6. Collaborates with stakeholders in the development of action plans based on quality reviews and root cause analysis findings. Makes recommendations to appropriate staff and/or committees about findings of reviews, surveys and studies.
7. Investigates patient/member related appeal, complaints and quality of care (QOC) issues, incidents, and serious adverse reportable events in collaboration with internal staff and providers. Performs utilization and quality assessment review; identifies and analyzes results; prepares investigation summary report; and creates/implements corrective action plan as appropriate. Provides education about identified quality trends, outcomes of reviews and new requirements.

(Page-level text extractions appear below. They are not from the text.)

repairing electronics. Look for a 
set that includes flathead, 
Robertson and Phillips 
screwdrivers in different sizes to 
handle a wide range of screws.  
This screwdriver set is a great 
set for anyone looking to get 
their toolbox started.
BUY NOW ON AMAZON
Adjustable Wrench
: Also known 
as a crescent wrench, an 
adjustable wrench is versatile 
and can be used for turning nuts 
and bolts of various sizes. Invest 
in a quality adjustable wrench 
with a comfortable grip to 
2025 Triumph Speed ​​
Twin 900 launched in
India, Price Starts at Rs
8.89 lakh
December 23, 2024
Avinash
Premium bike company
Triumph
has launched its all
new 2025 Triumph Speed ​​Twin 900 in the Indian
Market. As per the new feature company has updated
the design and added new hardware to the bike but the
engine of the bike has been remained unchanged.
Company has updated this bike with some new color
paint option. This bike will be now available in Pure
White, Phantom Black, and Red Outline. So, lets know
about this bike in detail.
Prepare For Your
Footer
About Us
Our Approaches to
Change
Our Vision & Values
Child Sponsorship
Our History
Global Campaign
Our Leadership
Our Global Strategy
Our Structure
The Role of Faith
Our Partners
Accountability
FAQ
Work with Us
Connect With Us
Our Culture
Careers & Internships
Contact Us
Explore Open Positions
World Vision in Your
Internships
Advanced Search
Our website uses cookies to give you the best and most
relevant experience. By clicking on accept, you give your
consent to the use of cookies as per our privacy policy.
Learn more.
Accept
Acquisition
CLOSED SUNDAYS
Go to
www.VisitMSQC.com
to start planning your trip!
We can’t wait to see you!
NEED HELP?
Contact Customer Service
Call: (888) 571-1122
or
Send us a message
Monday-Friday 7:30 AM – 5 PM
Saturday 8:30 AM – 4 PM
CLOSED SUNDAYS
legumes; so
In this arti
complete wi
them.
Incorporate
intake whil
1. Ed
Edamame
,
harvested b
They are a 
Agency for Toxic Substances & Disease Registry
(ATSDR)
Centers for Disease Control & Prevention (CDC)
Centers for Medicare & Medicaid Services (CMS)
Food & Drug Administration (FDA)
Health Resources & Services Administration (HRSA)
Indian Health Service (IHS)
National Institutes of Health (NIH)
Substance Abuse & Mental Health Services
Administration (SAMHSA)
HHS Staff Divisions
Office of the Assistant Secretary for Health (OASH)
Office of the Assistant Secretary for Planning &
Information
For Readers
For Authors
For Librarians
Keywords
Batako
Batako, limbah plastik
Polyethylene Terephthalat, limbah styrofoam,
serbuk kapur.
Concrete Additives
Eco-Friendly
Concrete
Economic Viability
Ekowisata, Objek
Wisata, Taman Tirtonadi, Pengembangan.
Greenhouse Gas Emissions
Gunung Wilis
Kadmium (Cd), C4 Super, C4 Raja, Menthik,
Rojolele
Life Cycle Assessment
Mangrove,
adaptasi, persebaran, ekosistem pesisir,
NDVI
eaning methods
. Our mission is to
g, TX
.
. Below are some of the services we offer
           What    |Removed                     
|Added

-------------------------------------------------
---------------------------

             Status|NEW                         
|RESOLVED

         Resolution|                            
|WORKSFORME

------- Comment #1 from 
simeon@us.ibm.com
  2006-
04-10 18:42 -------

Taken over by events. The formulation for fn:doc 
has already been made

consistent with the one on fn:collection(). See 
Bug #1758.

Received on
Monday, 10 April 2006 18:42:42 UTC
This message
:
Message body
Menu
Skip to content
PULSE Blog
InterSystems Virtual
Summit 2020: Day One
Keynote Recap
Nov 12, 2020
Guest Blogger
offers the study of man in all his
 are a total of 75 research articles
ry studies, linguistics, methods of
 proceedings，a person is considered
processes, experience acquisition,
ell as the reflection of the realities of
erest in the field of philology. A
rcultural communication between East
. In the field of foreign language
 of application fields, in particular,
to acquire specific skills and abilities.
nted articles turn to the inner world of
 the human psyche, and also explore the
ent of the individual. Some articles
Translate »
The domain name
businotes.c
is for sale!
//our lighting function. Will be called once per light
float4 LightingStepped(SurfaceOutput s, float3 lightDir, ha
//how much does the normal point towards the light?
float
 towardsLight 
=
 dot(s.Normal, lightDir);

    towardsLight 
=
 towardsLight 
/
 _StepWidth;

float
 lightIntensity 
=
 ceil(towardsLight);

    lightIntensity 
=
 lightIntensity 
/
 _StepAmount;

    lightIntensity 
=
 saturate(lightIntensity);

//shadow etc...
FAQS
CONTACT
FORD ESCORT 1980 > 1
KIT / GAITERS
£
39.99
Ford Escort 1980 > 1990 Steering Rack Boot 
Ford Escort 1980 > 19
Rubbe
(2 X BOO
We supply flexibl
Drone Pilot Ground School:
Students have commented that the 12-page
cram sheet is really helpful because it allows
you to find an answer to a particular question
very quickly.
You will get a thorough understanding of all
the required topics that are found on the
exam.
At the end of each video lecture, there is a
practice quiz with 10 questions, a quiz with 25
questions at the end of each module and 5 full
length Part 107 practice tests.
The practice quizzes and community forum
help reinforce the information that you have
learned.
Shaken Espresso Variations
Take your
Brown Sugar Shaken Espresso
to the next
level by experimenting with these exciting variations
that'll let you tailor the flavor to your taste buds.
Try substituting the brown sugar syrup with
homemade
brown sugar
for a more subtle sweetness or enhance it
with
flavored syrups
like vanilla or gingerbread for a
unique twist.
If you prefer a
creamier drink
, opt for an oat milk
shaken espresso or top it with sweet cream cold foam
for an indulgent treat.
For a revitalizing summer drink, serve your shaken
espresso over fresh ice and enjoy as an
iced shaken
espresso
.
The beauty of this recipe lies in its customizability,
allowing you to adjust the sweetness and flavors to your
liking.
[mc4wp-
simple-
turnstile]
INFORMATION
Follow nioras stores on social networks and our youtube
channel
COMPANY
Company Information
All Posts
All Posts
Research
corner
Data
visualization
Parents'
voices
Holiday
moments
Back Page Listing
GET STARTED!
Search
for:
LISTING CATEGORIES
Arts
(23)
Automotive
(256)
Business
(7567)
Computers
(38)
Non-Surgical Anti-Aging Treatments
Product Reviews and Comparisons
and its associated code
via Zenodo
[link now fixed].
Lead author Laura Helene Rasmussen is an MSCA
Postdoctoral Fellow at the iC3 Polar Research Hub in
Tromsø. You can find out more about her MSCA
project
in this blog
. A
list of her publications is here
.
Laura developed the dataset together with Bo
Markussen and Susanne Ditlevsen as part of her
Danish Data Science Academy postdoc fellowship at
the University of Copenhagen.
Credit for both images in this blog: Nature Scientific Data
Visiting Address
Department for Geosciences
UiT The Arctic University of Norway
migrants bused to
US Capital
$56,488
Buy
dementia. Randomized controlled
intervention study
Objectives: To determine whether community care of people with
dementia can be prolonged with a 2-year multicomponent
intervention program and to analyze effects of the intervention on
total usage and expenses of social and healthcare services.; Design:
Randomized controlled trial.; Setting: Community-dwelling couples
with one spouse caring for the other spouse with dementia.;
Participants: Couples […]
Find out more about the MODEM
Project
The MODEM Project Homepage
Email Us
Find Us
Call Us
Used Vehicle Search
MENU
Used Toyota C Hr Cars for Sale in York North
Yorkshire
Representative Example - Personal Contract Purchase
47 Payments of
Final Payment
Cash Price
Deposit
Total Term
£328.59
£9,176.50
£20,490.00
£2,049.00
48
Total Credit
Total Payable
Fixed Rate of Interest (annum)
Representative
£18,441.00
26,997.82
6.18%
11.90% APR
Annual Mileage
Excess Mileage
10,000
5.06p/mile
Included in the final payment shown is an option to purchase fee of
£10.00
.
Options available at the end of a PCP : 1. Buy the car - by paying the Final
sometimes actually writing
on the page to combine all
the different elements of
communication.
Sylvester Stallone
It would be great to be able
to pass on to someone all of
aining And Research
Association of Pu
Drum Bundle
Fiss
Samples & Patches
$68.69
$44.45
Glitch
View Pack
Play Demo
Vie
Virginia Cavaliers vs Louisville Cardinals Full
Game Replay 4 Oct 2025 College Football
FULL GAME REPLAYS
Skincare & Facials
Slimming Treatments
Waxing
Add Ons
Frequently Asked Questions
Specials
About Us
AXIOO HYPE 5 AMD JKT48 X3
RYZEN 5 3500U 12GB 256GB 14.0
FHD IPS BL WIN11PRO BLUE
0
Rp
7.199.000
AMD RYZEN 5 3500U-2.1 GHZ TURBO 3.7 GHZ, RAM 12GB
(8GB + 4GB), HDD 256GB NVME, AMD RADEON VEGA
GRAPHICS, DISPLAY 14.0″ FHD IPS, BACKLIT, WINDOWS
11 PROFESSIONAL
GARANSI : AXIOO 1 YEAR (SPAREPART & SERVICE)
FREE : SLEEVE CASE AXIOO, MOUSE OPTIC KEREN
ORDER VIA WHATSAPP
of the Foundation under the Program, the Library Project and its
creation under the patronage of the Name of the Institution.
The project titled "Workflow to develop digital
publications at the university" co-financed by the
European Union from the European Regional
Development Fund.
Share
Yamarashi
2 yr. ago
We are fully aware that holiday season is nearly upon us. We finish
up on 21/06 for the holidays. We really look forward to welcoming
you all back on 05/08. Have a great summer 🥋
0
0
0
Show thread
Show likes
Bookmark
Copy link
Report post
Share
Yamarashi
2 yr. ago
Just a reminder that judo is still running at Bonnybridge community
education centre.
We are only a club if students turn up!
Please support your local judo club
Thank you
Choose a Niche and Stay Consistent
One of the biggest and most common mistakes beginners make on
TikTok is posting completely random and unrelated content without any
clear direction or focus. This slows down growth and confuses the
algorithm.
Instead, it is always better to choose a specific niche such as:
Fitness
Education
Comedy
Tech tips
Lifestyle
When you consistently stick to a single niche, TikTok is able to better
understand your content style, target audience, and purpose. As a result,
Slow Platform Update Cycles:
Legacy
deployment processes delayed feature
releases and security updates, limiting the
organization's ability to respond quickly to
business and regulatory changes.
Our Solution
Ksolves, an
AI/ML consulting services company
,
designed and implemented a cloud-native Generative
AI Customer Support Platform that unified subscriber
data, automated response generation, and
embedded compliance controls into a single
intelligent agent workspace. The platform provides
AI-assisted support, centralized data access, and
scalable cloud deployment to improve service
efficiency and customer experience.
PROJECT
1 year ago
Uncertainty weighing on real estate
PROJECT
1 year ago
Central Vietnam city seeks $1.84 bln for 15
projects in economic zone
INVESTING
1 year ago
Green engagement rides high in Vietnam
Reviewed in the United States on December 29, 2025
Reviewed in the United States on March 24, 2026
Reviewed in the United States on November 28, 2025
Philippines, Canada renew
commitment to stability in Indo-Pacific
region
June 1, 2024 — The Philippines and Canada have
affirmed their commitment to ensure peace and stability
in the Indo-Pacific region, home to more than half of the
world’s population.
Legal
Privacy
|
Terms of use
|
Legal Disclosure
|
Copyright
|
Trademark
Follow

8. Follows-up to ensure corrective actions for regulatory issues, compliance, or deficiencies identified in patient complaints/incidents were implemented effectively.
9. Conducts audits of patient/member case records. Develops forms, record abstracts, reports, and other tools used to implement concurrent and retrospective patient/member case review, including the design, testing and evaluation of the review methodology.
10. Keeps informed of the latest internal and external issues and trends in utilization and quality management through select committee participation, networking, professional memberships in related organizations, attendance at conferences/seminars and select journal readership. Revises/develops processes, policies and procedures to address these trends.
11. Performs onsite medical record reviews for HEDIS or other related compliance or quality improvement initiatives.